My mother requested that I take advanced ROTC. As a land grant college, Nebraska required all male students to take two years of ROTC. My mother had a friend whose son was an Air Force officer - after taking four years of ROTC. So I did that and took two extra years of ROTC. I also studied Russian and majored in international affairs. I found out about the Foreign Service test and took the written. I was twenty at the time and failed it. Then I met my to-be-wife. She was from Latvia. She was born in 1941 and left Latvia when the Soviets invaded her country in 1943. Her family fled to Germany where they were encamped there until 1950. Through the Lutheran Church, they immigrated to the U.S. - first to Kansas and then to Nebraska. They ended up in Lincoln, which was the last place that the last president of free Latvia had studied and received a degree in agricultural economics. Lincoln had a sizeable Latvian community. I used to play a lot of tennis. A fraternity brother of mine, who is now the assistant managing editor of the "Omaha World-Herald" played tennis with this Latvian refugee; he suggested that I ask her out. He said she was good looking and furthermore, her father spoke Russian so that I could practice with him. I also got involved in theater activities. I met my future wife at a cast party after we had performed "Guys and Dolls." It turned out that both of our dates had too much too drink and so we spent the evening together. We married in 1963.

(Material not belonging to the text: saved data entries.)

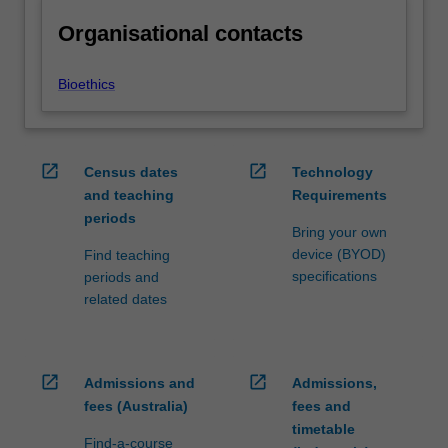
Organisational contacts
Bioethics
open_in_new
open_in_new
Census dates
Technology
and teaching
Requirements
periods
Bring your own
device (BYOD)
Find teaching
specifications
periods and
related dates
open_in_new
open_in_new
Admissions and
Admissions,
fees (Australia)
fees and
timetable
Find-a-course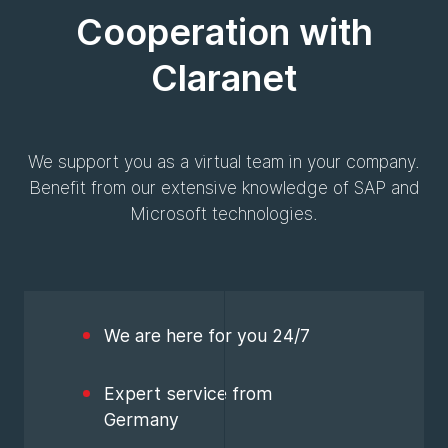
Cooperation with
Claranet
We support you as a virtual team in your company.
Benefit from our extensive knowledge of SAP and
Microsoft technologies.
We are here for you 24/7
Expert service from
Germany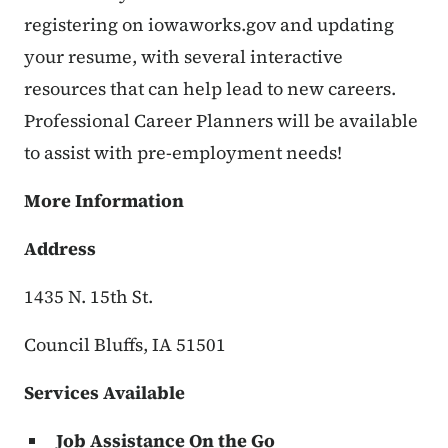
registering on iowaworks.gov and updating
your resume, with several interactive
resources that can help lead to new careers.
Professional Career Planners will be available
to assist with pre-employment needs!
More Information
Address
1435 N. 15th St.
Council Bluffs, IA 51501
Services Available
Job Assistance On the Go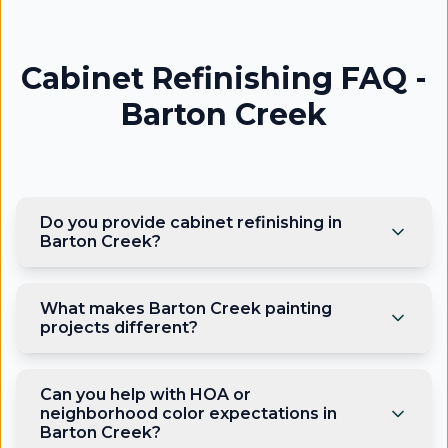
Cabinet Refinishing FAQ -
Barton Creek
Do you provide cabinet refinishing in
Barton Creek?
What makes Barton Creek painting
projects different?
Can you help with HOA or
neighborhood color expectations in
Barton Creek?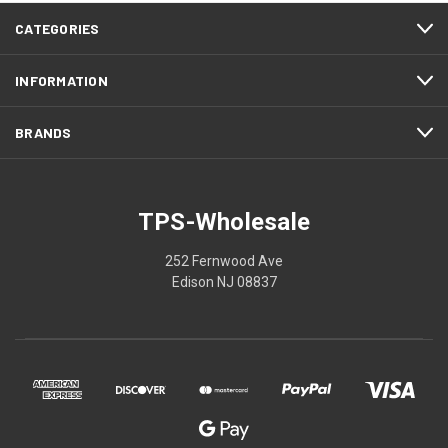
CATEGORIES
INFORMATION
BRANDS
TPS-Wholesale
252 Fernwood Ave
Edison NJ 08837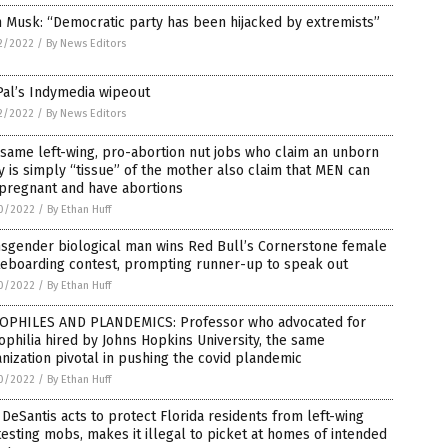
 Musk: “Democratic party has been hijacked by extremists”
2/2022
/
By News Editors
Pal’s Indymedia wipeout
2/2022
/
By News Editors
same left-wing, pro-abortion nut jobs who claim an unborn
 is simply “tissue” of the mother also claim that MEN can
 pregnant and have abortions
0/2022
/
By Ethan Huff
nsgender biological man wins Red Bull’s Cornerstone female
teboarding contest, prompting runner-up to speak out
0/2022
/
By Ethan Huff
OPHILES AND PLANDEMICS: Professor who advocated for
philia hired by Johns Hopkins University, the same
nization pivotal in pushing the covid plandemic
0/2022
/
By Ethan Huff
DeSantis acts to protect Florida residents from left-wing
esting mobs, makes it illegal to picket at homes of intended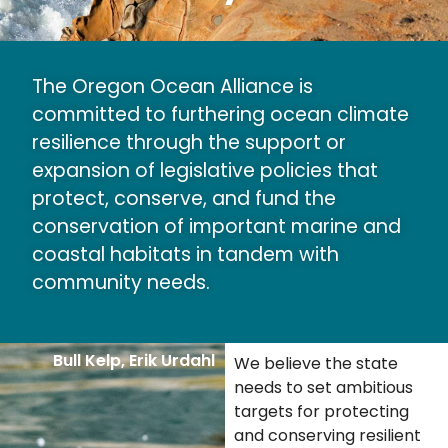
The Oregon Ocean Alliance is
committed to furthering ocean climate
resilience through the support or
expansion of legislative policies that
protect, conserve, and fund the
conservation of important marine and
coastal habitats in tandem with
community needs.
Bull Kelp, Erik Urdahl
We believe the state
needs to set ambitious
targets for protecting
and conserving resilient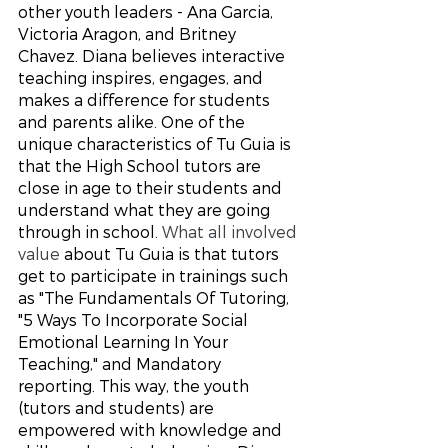
other youth leaders - Ana Garcia, 
Victoria Aragon, and Britney 
Chavez. Diana believes interactive 
teaching inspires, engages, and 
makes a difference for students 
and parents alike. One of the 
unique characteristics of Tu Guia is 
that the High School tutors are 
close in age to their students and 
understand what they are going 
through in school. 
What all involved 
value
 about Tu Guia is that tutors 
get to participate in trainings such 
as "The Fundamentals Of Tutoring, 
"5 Ways To Incorporate Social 
Emotional Learning In Your 
Teaching," and Mandatory 
reporting. This way, the youth 
(tutors and students) are 
empowered with knowledge and 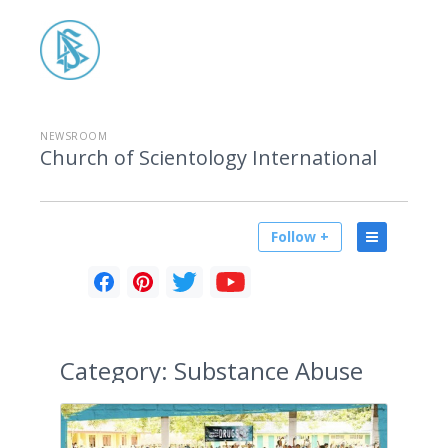
NEWSROOM
Church of Scientology International
Follow +
Category:
Substance Abuse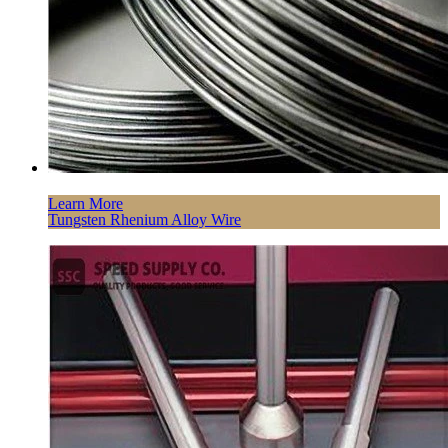
Learn More
Tungsten Rhenium Alloy Wire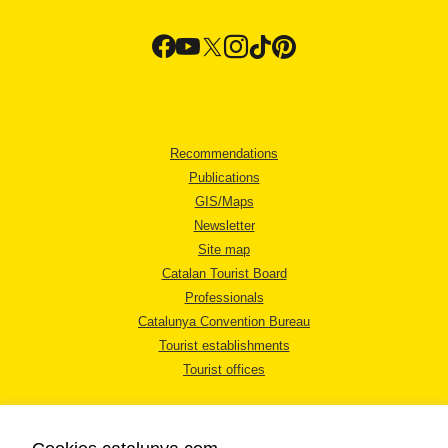
Recommendations
Publications
GIS/Maps
Newsletter
Site map
Catalan Tourist Board
Professionals
Catalunya Convention Bureau
Tourist establishments
Tourist offices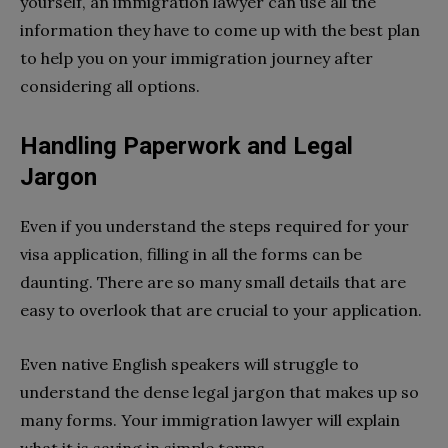
yourself, an immigration lawyer can use all the
information they have to come up with the best plan
to help you on your immigration journey after
considering all options.
Handling Paperwork and Legal
Jargon
Even if you understand the steps required for your
visa application, filling in all the forms can be
daunting. There are so many small details that are
easy to overlook that are crucial to your application.
Even native English speakers will struggle to
understand the dense legal jargon that makes up so
many forms. Your immigration lawyer will explain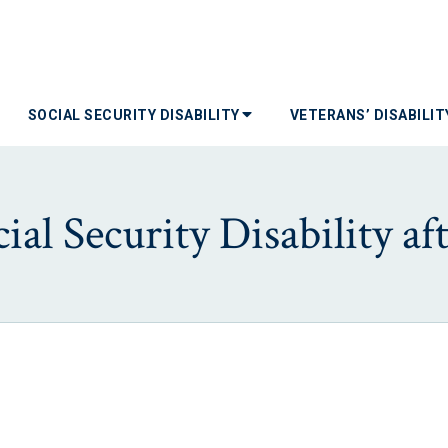
SOCIAL SECURITY DISABILITY
VETERANS’ DISABILI
ial Security Disability aft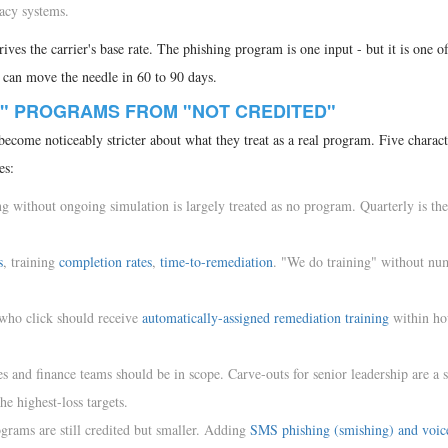
acy systems.
ives the carrier's base rate. The phishing program is one input - but it is one o
t can move the needle in 60 to 90 days.
" PROGRAMS FROM "NOT CREDITED"
come noticeably stricter about what they treat as a real program. Five characte
es:
g without ongoing simulation is largely treated as no program. Quarterly is the
s
, training
completion rates
,
time-to-remediation
. "We do training" without nu
who click should receive
automatically-assigned remediation training
within ho
"
 and finance teams should be in scope. Carve-outs for senior leadership are a 
he highest-loss targets.
rams are still credited but smaller. Adding
SMS phishing (smishing) and voic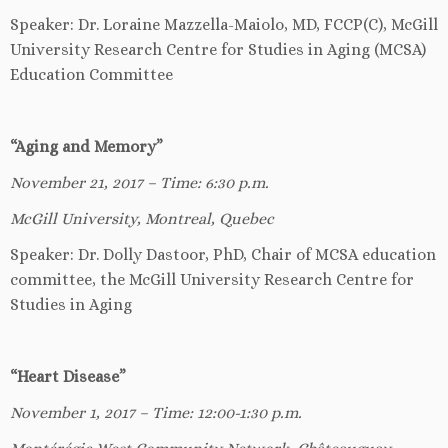
Speaker: Dr. Loraine Mazzella-Maiolo, MD, FCCP(C), McGill
University Research Centre for Studies in Aging (MCSA)
Education Committee
“Aging and Memory”
November 21, 2017 – Time: 6:30 p.m.
McGill University, Montreal, Quebec
Speaker: Dr. Dolly Dastoor, PhD, Chair of MCSA education
committee, the McGill University Research Centre for
Studies in Aging
“Heart Disease”
November 1, 2017 – Time: 12:00-1:30 p.m.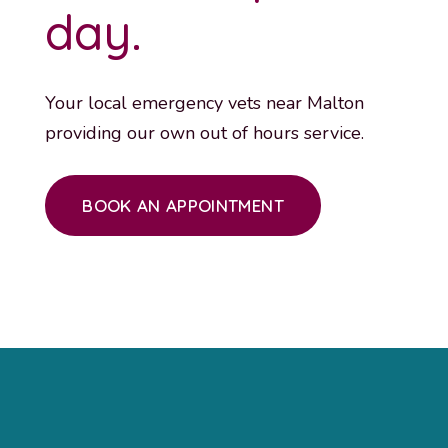
day.
Your local emergency vets near Malton
providing our own out of hours service.
BOOK AN APPOINTMENT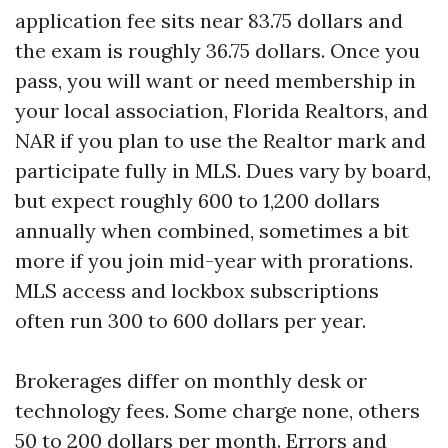
application fee sits near 83.75 dollars and
the exam is roughly 36.75 dollars. Once you
pass, you will want or need membership in
your local association, Florida Realtors, and
NAR if you plan to use the Realtor mark and
participate fully in MLS. Dues vary by board,
but expect roughly 600 to 1,200 dollars
annually when combined, sometimes a bit
more if you join mid-year with prorations.
MLS access and lockbox subscriptions
often run 300 to 600 dollars per year.
Brokerages differ on monthly desk or
technology fees. Some charge none, others
50 to 200 dollars per month. Errors and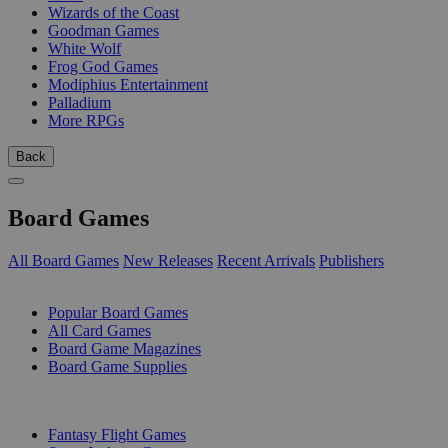
Wizards of the Coast
Goodman Games
White Wolf
Frog God Games
Modiphius Entertainment
Palladium
More RPGs
Back
Board Games
All Board Games
New Releases
Recent Arrivals
Publishers
SUB-CATEGORIES
Popular Board Games
All Card Games
Board Game Magazines
Board Game Supplies
PUBLISHERS
Fantasy Flight Games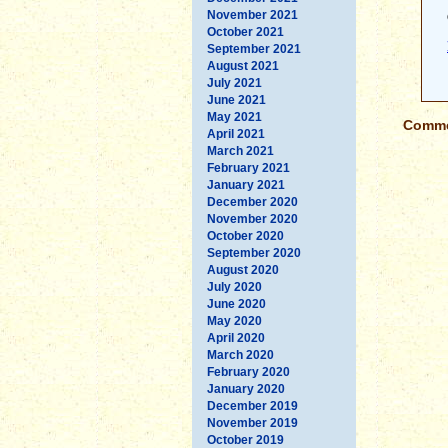
November 2021
October 2021
September 2021
August 2021
July 2021
June 2021
May 2021
Commen
April 2021
March 2021
February 2021
January 2021
December 2020
November 2020
October 2020
September 2020
August 2020
July 2020
June 2020
May 2020
April 2020
March 2020
February 2020
January 2020
December 2019
November 2019
October 2019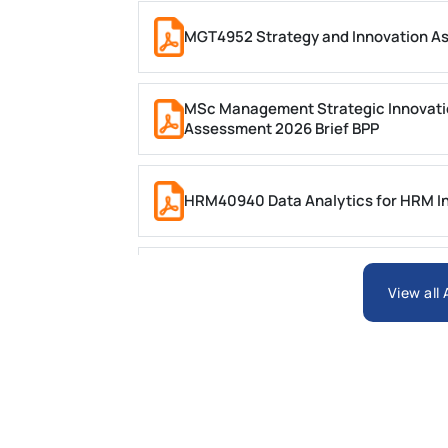
MGT4952 Strategy and Innovation A
MSc Management Strategic Innovati
Assessment 2026 Brief BPP
HRM40940 Data Analytics for HRM In
ARCH6003 Sustainable Building Tech
View all
BSNS5204 Office Management Assess
Global Strategic Supply Chain Mana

It took me five years to get a degree because I suddenly decided that I wanted to be an actor. I has sung all of my life; my mother played the piano while my brother and I sang duets. We used to dress like twins and performed that way. So I became distracted from my studies, which is why it took me an extra year to graduate. I got my degree in 1962. Then I went into the Army as a 2nd Lieutenant - just as the Cuban missile crisis broke out. I was assigned to a military intelligence unit - then called Army Intelligence and Security - after taking infantry training at Fort Benning in Georgia. After getting married, I went to Russian training school, which was what I had requested in Monterrey, California.

I was there for nine months. I was asked to become an instructor at the school - the Army was not getting many instructors from the private sector. I did that for about 18 months; I would have probably stayed longer, but the Army came to the conclusion that it really needed native speakers as instructors. I was assigned to Alaska, where I was in a Russian speaking unit whose main responsibility was to interpret for people who crossed the Bering Straits - a fair number. This included some defectors, but most of the people were just fishermen who wanted to know where the whorehouses were and who would get as drunk as they could and then return home.